Do you recall Abraham Maslow's hierarchy of needs? He stated needs can be divided into two categories, deficiency needs or bottom tier such as physiological (survival) needs at the bottom and the more creative and intellectually oriented ‘self-actualization’ or growth needs at the top. Our needs are complex and multifaceted. The needs are not fixed, so one person needs creativity more while someone else needs connection more. Here is a list of needs that, when unmet, can lead to dissatisfaction or distress:
Physiological Needs:
Adequate nutrition, water, sleep, and physical health
Shelter and a safe living environment
Safety and Security:
Personal safety and protection from harm
Financial stability and job security
Health and wellness
Belonging and Connection:
Social relationships and a sense of belonging
Friendship and a community of like-minded individuals
Esteem and Recognition:
Recognition for efforts, achievements, and contributions
Self-respect and a positive self-image
Feeling valued by others
Autonomy and Control:
Independence and the ability to make choices
Control over one's own life and decisions
Freedom to express oneself
Competence and Mastery:
Opportunities for personal growth and learning
Feeling competent in one's endeavors
Challenging and meaningful tasks
Meaning and Purpose:
A sense of purpose and direction in life
Contributions to a more significant cause or community
Fulfillment through meaningful activities
Adventure and Novelty:
Variety and excitement in life
Novel experiences and exploration
Creativity and the opportunity for new challenges
Stimulation and Learning:
Intellectual stimulation and curiosity
Opportunities for ongoing learning and development
Exposure to new ideas and perspectives
Appreciation:
Feeling acknowledged and appreciated
Positive feedback and affirmation from others
Equity and Fairness:
Fair treatment and justice in personal and societal interactions
Equality and non-discrimination
A sense of fairness in relationships and communities
Freedom and Independence:
Autonomy and the ability to make choices independently
Freedom from oppressive influences or constraints
Living in a judgment-free zone
Closeness and Intimacy:
Emotional closeness and connection with others
Intimate relationships that provide emotional support
Trust and vulnerability in relationships
Have you wondered why things appear good but feel like you are struggling? It could be the result of an unmet need. Switching from working outside the home to being a stay-at-home parent can trigger the need for competency and mastery you weren’t anticipating. Likewise, a confident, secure person could appear insecure because they crave appreciation and recognition no
longer received from the workplace.
After years of togetherness and hyper-focusing on the needs of the children, it’s easy for couples to lose the adventure and novelty that once existed in their relationship. Instead of recognizing the need and finding activities to do together, some couples fill these voids independently, which can begin the growing apart phase.
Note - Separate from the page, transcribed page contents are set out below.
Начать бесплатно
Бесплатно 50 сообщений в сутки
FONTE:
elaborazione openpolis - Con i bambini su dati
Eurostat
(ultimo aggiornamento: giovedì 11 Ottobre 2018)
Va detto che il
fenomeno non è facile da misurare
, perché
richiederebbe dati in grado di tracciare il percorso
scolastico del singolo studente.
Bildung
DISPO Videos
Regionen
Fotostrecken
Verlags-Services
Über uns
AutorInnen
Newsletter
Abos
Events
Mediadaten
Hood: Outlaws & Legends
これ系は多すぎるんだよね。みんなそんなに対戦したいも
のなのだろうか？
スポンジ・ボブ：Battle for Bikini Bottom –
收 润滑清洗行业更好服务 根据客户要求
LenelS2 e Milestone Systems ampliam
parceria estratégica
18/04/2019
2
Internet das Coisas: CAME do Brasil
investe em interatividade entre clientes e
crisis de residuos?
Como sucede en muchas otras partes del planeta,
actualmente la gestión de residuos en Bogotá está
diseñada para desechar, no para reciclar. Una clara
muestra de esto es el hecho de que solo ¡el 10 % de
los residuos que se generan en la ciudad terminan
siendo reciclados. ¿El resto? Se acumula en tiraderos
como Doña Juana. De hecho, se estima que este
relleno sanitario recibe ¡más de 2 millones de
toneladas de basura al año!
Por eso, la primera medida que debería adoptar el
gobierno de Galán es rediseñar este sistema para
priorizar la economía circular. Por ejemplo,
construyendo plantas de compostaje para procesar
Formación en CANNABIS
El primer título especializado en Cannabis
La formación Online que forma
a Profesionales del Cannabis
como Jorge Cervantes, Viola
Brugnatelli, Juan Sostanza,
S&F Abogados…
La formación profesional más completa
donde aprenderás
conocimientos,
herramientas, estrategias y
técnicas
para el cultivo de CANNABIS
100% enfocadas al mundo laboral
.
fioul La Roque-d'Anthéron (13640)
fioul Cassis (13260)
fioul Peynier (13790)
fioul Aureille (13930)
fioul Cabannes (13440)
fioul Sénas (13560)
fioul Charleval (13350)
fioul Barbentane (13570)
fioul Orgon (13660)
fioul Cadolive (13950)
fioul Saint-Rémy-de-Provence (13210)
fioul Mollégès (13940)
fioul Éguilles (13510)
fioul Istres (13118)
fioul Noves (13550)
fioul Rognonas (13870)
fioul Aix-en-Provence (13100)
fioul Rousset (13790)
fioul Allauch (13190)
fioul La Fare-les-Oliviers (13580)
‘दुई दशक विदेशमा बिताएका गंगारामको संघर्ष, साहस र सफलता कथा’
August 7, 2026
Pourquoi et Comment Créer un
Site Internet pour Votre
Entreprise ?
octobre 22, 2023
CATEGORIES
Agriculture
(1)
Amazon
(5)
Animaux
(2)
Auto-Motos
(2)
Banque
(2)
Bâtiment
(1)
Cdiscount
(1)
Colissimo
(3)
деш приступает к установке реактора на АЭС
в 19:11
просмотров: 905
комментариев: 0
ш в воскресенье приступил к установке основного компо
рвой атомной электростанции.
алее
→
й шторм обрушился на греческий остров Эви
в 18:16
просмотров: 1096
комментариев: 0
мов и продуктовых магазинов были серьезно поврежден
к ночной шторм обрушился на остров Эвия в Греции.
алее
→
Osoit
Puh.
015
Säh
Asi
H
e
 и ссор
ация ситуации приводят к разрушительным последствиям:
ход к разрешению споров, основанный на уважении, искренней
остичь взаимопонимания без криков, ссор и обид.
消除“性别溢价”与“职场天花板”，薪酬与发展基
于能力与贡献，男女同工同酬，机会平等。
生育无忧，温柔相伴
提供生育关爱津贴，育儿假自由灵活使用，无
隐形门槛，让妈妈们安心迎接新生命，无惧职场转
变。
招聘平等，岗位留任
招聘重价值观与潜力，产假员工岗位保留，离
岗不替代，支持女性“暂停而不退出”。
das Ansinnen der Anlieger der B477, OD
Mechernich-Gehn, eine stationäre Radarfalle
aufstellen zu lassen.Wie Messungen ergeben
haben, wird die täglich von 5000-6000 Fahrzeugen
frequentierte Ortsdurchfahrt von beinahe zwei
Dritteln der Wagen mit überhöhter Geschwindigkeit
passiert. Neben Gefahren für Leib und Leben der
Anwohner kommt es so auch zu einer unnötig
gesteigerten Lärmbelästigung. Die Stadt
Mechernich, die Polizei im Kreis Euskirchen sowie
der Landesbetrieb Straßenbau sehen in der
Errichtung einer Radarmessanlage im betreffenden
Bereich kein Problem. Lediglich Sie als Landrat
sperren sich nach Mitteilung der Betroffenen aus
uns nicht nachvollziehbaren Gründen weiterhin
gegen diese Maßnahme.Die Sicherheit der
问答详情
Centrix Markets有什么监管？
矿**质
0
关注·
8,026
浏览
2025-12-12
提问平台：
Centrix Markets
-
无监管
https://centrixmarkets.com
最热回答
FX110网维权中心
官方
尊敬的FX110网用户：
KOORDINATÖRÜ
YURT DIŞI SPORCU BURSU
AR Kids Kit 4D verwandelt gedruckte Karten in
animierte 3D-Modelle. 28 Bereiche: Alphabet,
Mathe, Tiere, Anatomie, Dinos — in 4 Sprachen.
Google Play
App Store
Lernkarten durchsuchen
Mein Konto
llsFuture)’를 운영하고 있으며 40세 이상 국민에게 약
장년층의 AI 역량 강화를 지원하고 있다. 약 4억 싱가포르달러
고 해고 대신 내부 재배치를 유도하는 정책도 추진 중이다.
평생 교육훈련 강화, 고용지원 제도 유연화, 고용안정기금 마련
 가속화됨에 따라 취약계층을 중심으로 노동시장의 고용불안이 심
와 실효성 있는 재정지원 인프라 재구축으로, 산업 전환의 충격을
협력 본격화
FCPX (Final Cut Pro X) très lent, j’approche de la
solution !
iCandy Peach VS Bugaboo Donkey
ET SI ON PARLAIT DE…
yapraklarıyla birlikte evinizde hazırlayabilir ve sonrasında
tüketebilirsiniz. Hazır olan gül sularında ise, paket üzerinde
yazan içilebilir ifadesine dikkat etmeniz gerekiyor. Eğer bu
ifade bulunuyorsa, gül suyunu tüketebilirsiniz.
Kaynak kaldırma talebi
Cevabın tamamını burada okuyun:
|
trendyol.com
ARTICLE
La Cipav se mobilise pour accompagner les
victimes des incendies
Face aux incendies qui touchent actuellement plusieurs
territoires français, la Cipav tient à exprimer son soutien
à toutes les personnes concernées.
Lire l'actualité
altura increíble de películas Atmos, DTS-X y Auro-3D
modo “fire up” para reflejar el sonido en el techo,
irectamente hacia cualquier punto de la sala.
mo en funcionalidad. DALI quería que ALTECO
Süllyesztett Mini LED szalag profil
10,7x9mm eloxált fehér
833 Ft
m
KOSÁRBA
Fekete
It's important to note that while these needs are interconnected, their significance may vary for each individual. Just because you don't need freedom and independence doesn't mean your partner doesn't need it. Understanding and addressing unmet needs can contribute to personal growth, improved well-being, and stronger relationships. Seeking support from friends, family, or professionals can also help address these needs. To improve your relationship, identify your top 5 needs and tell your partner how you feel when unmet or met. Sometimes, merely expressing our needs can be enough to help our partner fulfill them; other times, a deeper understanding of the impact on your life helps them get a clearer sense of what’s needed. They may not have realized how important it was for us, especially if it was not necessary for them.
You can also have these conversations with your parents, siblings, or close friends.